Exercise goal.
Write out each record below exactly as it appears, with no pictures.
..........
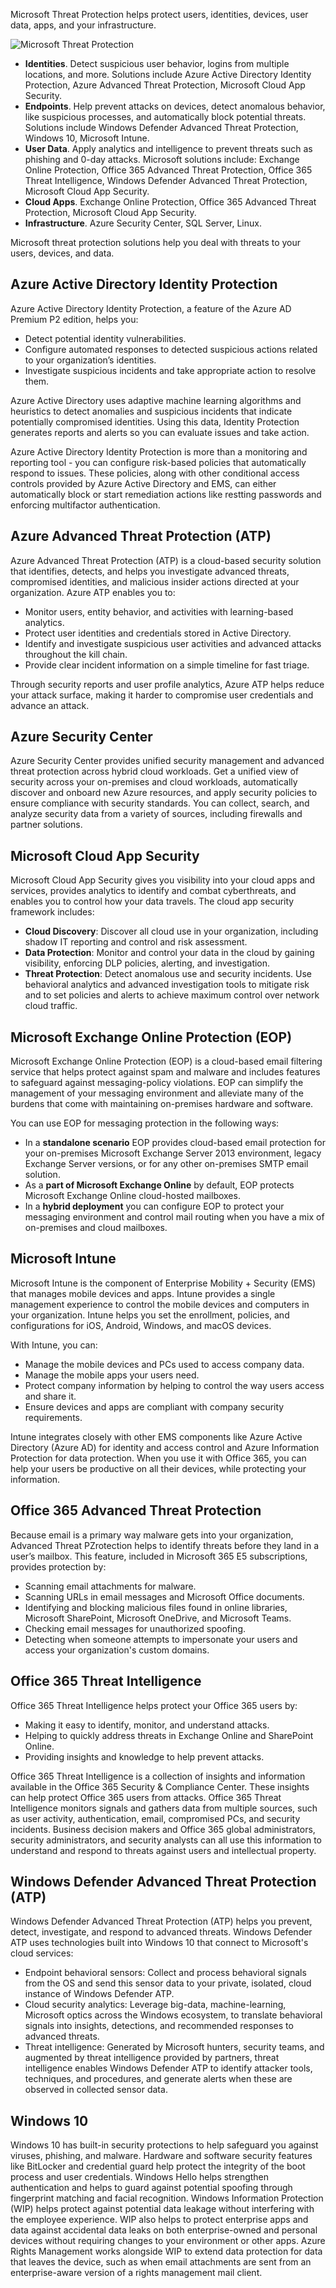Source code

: Microsoft Threat Protection helps protect users, identities, devices, user data, apps, and your infrastructure.

![Microsoft Threat Protection](../media/2-threat-protection.png)

- **Identities**. Detect suspicious user behavior, logins from multiple locations, and more. Solutions include Azure Active Directory Identity Protection, Azure Advanced Threat Protection, Microsoft Cloud App Security.
- **Endpoints**. Help prevent attacks on devices, detect anomalous behavior, like suspicious processes, and automatically block potential threats. Solutions include Windows Defender Advanced Threat Protection, Windows 10, Microsoft Intune.
- **User Data**. Apply analytics and intelligence to prevent threats such as phishing and 0-day attacks. Microsoft solutions include: Exchange Online Protection, Office 365 Advanced Threat Protection, Office 365 Threat Intelligence, Windows Defender Advanced Threat Protection, Microsoft Cloud App Security.
- **Cloud Apps**. Exchange Online Protection, Office 365 Advanced Threat Protection, Microsoft Cloud App Security.
- **Infrastructure**. Azure Security Center, SQL Server, Linux.

Microsoft threat protection solutions help you deal with threats to your users, devices, and data.

## Azure Active Directory Identity Protection 
Azure Active Directory Identity Protection, a feature of the Azure AD Premium P2 edition, helps you:

- Detect potential identity vulnerabilities.
- Configure automated responses to detected suspicious actions related to your organization’s identities. 
- Investigate suspicious incidents and take appropriate action to resolve them.

Azure Active Directory uses adaptive machine learning algorithms and heuristics to detect anomalies and suspicious incidents that indicate potentially compromised identities. Using this data, Identity Protection generates reports and alerts so you can evaluate issues and take action.

Azure Active Directory Identity Protection is more than a monitoring and reporting tool - you can configure risk-based policies that automatically respond to issues. These policies, along with other conditional access controls provided by Azure Active Directory and EMS, can either automatically block or start remediation actions like restting passwords and enforcing multifactor authentication.

## Azure Advanced Threat Protection (ATP)
Azure Advanced Threat Protection (ATP) is a cloud-based security solution that identifies, detects, and helps you investigate advanced threats, compromised identities, and malicious insider actions directed at your organization. Azure ATP enables you to:
- Monitor users, entity behavior, and activities with learning-based analytics.
- Protect user identities and credentials stored in Active Directory.
- Identify and investigate suspicious user activities and advanced attacks throughout the kill chain.
- Provide clear incident information on a simple timeline for fast triage.

Through security reports and user profile analytics, Azure ATP helps reduce your attack surface, making it harder to compromise user credentials and advance an attack.

## Azure Security Center
Azure Security Center provides unified security management and advanced threat protection across hybrid cloud workloads. Get a unified view of security across your on-premises and cloud workloads, automatically discover and onboard new Azure resources, and apply security policies to ensure compliance with security standards. You can collect, search, and analyze security data from a variety of sources, including firewalls and partner solutions.

## Microsoft Cloud App Security
Microsoft Cloud App Security gives you visibility into your cloud apps and services, provides analytics to identify and combat cyberthreats, and enables you to control how your data travels. The cloud app security framework includes:
- **Cloud Discovery**: Discover all cloud use in your organization, including shadow IT reporting and control and risk assessment.
- **Data Protection**: Monitor and control your data in the cloud by gaining visibility, enforcing DLP policies, alerting, and investigation.
- **Threat Protection**: Detect anomalous use and security incidents. Use behavioral analytics and advanced investigation tools to mitigate risk and to set policies and alerts to achieve maximum control over network cloud traffic.

## Microsoft Exchange Online Protection (EOP)
Microsoft Exchange Online Protection (EOP) is a cloud-based email filtering service that helps protect against spam and malware and includes features to safeguard against messaging-policy violations. EOP can simplify the management of your messaging environment and alleviate many of the burdens that come with maintaining on-premises hardware and software.

You can use EOP for messaging protection in the following ways:
- In a **standalone scenario** EOP provides cloud-based email protection for your on-premises Microsoft Exchange Server 2013 environment, legacy Exchange Server versions, or for any other on-premises SMTP email solution.
- As a **part of Microsoft Exchange Online** by default, EOP protects Microsoft Exchange Online cloud-hosted mailboxes.
- In a **hybrid deployment** you can configure EOP to protect your messaging environment and control mail routing when you have a mix of on-premises and cloud mailboxes.

## Microsoft Intune
Microsoft Intune is the component of Enterprise Mobility + Security (EMS) that manages mobile devices and apps. Intune provides a single management experience to control the mobile devices and computers in your organization. Intune helps you set the enrollment, policies, and configurations for iOS, Android, Windows, and macOS devices. 

With Intune, you can:
- Manage the mobile devices and PCs used to access company data.
- Manage the mobile apps your users need.
- Protect company information by helping to control the way users access and share it.
- Ensure devices and apps are compliant with company security requirements.

Intune integrates closely with other EMS components like Azure Active Directory (Azure AD) for identity and access control and Azure Information Protection for data protection. When you use it with Office 365, you can help your users be productive on all their devices, while protecting your information.

## Office 365 Advanced Threat Protection
Because email is a primary way malware gets into your organization, Advanced Threat PZrotection helps to identify threats before they land in a user’s mailbox. This feature, included in Microsoft 365 E5 subscriptions, provides protection by:
- Scanning email attachments for malware. 
- Scanning URLs in email messages and Microsoft Office documents. 
- Identifying and blocking malicious files found in online libraries, Microsoft SharePoint, Microsoft OneDrive, and Microsoft Teams.
- Checking email messages for unauthorized spoofing. 
- Detecting when someone attempts to impersonate your users and access your organization's custom domains. 

## Office 365 Threat Intelligence
Office 365 Threat Intelligence helps protect your Office 365 users by:
- Making it easy to identify, monitor, and understand attacks.
- Helping to quickly address threats in Exchange Online and SharePoint Online.
- Providing insights and knowledge to help prevent attacks.

Office 365 Threat Intelligence is a collection of insights and information available in the Office 365 Security & Compliance Center. These insights can help protect Office 365 users from attacks. Office 365 Threat Intelligence monitors signals and gathers data from multiple sources, such as user activity, authentication, email, compromised PCs, and security incidents. Business decision makers and Office 365 global administrators, security administrators, and security analysts can all use this information to understand and respond to threats against users and intellectual property.

## Windows Defender Advanced Threat Protection (ATP)
Windows Defender Advanced Threat Protection (ATP) helps you prevent, detect, investigate, and respond to advanced threats. Windows Defender ATP uses technologies built into Windows 10 that connect to Microsoft's cloud services:
- Endpoint behavioral sensors: Collect and process behavioral signals from the OS and send this sensor data to your private, isolated, cloud instance of Windows Defender ATP.
- Cloud security analytics: Leverage big-data, machine-learning, Microsoft optics across the Windows ecosystem, to translate behavioral signals into insights, detections, and recommended responses to advanced threats.
- Threat intelligence: Generated by Microsoft hunters, security teams, and augmented by threat intelligence provided by partners, threat intelligence enables Windows Defender ATP to identify attacker tools, techniques, and procedures, and generate alerts when these are observed in collected sensor data.

## Windows 10
Windows 10 has built-in security protections to help safeguard you against viruses, phishing, and malware. Hardware and software security features like BitLocker and credential guard help protect the integrity of the boot process and user credentials. Windows Hello helps strengthen authentication and helps to guard against potential spoofing through fingerprint matching and facial recognition. Windows Information Protection (WIP) helps protect against potential data leakage without interfering with the employee experience. WIP also helps to protect enterprise apps and data against accidental data leaks on both enterprise-owned and personal devices without requiring changes to your environment or other apps. Azure Rights Management works alongside WIP to extend data protection for data that leaves the device, such as when email attachments are sent from an enterprise-aware version of a rights management mail client.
..........
Worked solution.
Source code

: Microsoft Threat Protection helps protect users, identities, devices, user data, apps, and your infrastructure.

![Microsoft Threat Protection](../media/2-threat-protection.png)

- **Identities**. Detect suspicious user behavior, logins from multiple locations, and more. Solutions include Azure Active Directory Identity Protection, Azure Advanced Threat Protection, Microsoft Cloud App Security.
- **Endpoints**. Help prevent attacks on devices, detect anomalous behavior, like suspicious processes, and automatically block potential threats. Solutions include Windows Defender Advanced Threat Protection, Windows 10, Microsoft Intune.
- **User Data**. Apply analytics and intelligence to prevent threats such as phishing and 0-day attacks. Microsoft solutions include: Exchange Online Protection, Office 365 Advanced Threat Protection, Office 365 Threat Intelligence, Windows Defender Advanced Threat Protection, Microsoft Cloud App Security.
- **Cloud Apps**. Exchange Online Protection, Office 365 Advanced Threat Protection, Microsoft Cloud App Security.
- **Infrastructure**. Azure Security Center, SQL Server, Linux.

Microsoft threat protection solutions help you deal with threats to your users, devices, and data.

## Azure Active Directory Identity Protection 
Azure Active Directory Identity Protection, a feature of the Azure AD Premium P2 edition, helps you:

- Detect potential identity vulnerabilities.
- Configure automated responses to detected suspicious actions related to your organization’s identities. 
- Investigate suspicious incidents and take appropriate action to resolve them.

Azure Active Directory uses adaptive machine learning algorithms and heuristics to detect anomalies and suspicious incidents that indicate potentially compromised identities. Using this data, Identity Protection generates reports and alerts so you can evaluate issues and take action.

Azure Active Directory Identity Protection is more than a monitoring and reporting tool - you can configure risk-based policies that automatically respond to issues. These policies, along with other conditional access controls provided by Azure Active Directory and EMS, can either automatically block or start remediation actions like restting passwords and enforcing multifactor authentication.

## Azure Advanced Threat Protection (ATP)
Azure Advanced Threat Protection (ATP) is a cloud-based security solution that identifies, detects, and helps you investigate advanced threats, compromised identities, and malicious insider actions directed at your organization. Azure ATP enables you to:
- Monitor users, entity behavior, and activities with learning-based analytics.
- Protect user identities and credentials stored in Active Directory.
- Identify and investigate suspicious user activities and advanced attacks throughout the kill chain.
- Provide clear incident information on a simple timeline for fast triage.

Through security reports and user profile analytics, Azure ATP helps reduce your attack surface, making it harder to compromise user credentials and advance an attack.

## Azure Security Center
Azure Security Center provides unified security management and advanced threat protection across hybrid cloud workloads. Get a unified view of security across your on-premises and cloud workloads, automatically discover and onboard new Azure resources, and apply security policies to ensure compliance with security standards. You can collect, search, and analyze security data from a variety of sources, including firewalls and partner solutions.

## Microsoft Cloud App Security
Microsoft Cloud App Security gives you visibility into your cloud apps and services, provides analytics to identify and combat cyberthreats, and enables you to control how your data travels. The cloud app security framework includes:
- **Cloud Discovery**: Discover all cloud use in your organization, including shadow IT reporting and control and risk assessment.
- **Data Protection**: Monitor and control your data in the cloud by gaining visibility, enforcing DLP policies, alerting, and investigation.
- **Threat Protection**: Detect anomalous use and security incidents. Use behavioral analytics and advanced investigation tools to mitigate risk and to set policies and alerts to achieve maximum control over network cloud traffic.

## Microsoft Exchange Online Protection (EOP)
Microsoft Exchange Online Protection (EOP) is a cloud-based email filtering service that helps protect against spam and malware and includes features to safeguard against messaging-policy violations. EOP can simplify the management of your messaging environment and alleviate many of the burdens that come with maintaining on-premises hardware and software.

You can use EOP for messaging protection in the following ways:
- In a **standalone scenario** EOP provides cloud-based email protection for your on-premises Microsoft Exchange Server 2013 environment, legacy Exchange Server versions, or for any other on-premises SMTP email solution.
- As a **part of Microsoft Exchange Online** by default, EOP protects Microsoft Exchange Online cloud-hosted mailboxes.
- In a **hybrid deployment** you can configure EOP to protect your messaging environment and control mail routing when you have a mix of on-premises and cloud mailboxes.

## Microsoft Intune
Microsoft Intune is the component of Enterprise Mobility + Security (EMS) that manages mobile devices and apps. Intune provides a single management experience to control the mobile devices and computers in your organization. Intune helps you set the enrollment, policies, and configurations for iOS, Android, Windows, and macOS devices. 

With Intune, you can:
- Manage the mobile devices and PCs used to access company data.
- Manage the mobile apps your users need.
- Protect company information by helping to control the way users access and share it.
- Ensure devices and apps are compliant with company security requirements.

Intune integrates closely with other EMS components like Azure Active Directory (Azure AD) for identity and access control and Azure Information Protection for data protection. When you use it with Office 365, you can help your users be productive on all their devices, while protecting your information.

## Office 365 Advanced Threat Protection
Because email is a primary way malware gets into your organization, Advanced Threat PZrotection helps to identify threats before they land in a user’s mailbox. This feature, included in Microsoft 365 E5 subscriptions, provides protection by:
- Scanning email attachments for malware. 
- Scanning URLs in email messages and Microsoft Office documents. 
- Identifying and blocking malicious files found in online libraries, Microsoft SharePoint, Microsoft OneDrive, and Microsoft Teams.
- Checking email messages for unauthorized spoofing. 
- Detecting when someone attempts to impersonate your users and access your organization's custom domains. 

## Office 365 Threat Intelligence
Office 365 Threat Intelligence helps protect your Office 365 users by:
- Making it easy to identify, monitor, and understand attacks.
- Helping to quickly address threats in Exchange Online and SharePoint Online.
- Providing insights and knowledge to help prevent attacks.

Office 365 Threat Intelligence is a collection of insights and information available in the Office 365 Security & Compliance Center. These insights can help protect Office 365 users from attacks. Office 365 Threat Intelligence monitors signals and gathers data from multiple sources, such as user activity, authentication, email, compromised PCs, and security incidents. Business decision makers and Office 365 global administrators, security administrators, and security analysts can all use this information to understand and respond to threats against users and intellectual property.

## Windows Defender Advanced Threat Protection (ATP)
Windows Defender Advanced Threat Protection (ATP) helps you prevent, detect, investigate, and respond to advanced threats. Windows Defender ATP uses technologies built into Windows 10 that connect to Microsoft's cloud services:
- Endpoint behavioral sensors: Collect and process behavioral signals from the OS and send this sensor data to your private, isolated, cloud instance of Windows Defender ATP.
- Cloud security analytics: Leverage big-data, machine-learning, Microsoft optics across the Windows ecosystem, to translate behavioral signals into insights, detections, and recommended responses to advanced threats.
- Threat intelligence: Generated by Microsoft hunters, security teams, and augmented by threat intelligence provided by partners, threat intelligence enables Windows Defender ATP to identify attacker tools, techniques, and procedures, and generate alerts when these are observed in collected sensor data.

## Windows 10
Windows 10 has built-in security protections to help safeguard you against viruses, phishing, and malware. Hardware and software security features like BitLocker and credential guard help protect the integrity of the boot process and user credentials. Windows Hello helps strengthen authentication and helps to guard against potential spoofing through fingerprint matching and facial recognition. Windows Information Protection (WIP) helps protect against potential data leakage without interfering with the employee experience. WIP also helps to protect enterprise apps and data against accidental data leaks on both enterprise-owned and personal devices without requiring changes to your environment or other apps. Azure Rights Management works alongside WIP to extend data protection for data that leaves the device, such as when email attachments are sent from an enterprise-aware version of a rights management mail client.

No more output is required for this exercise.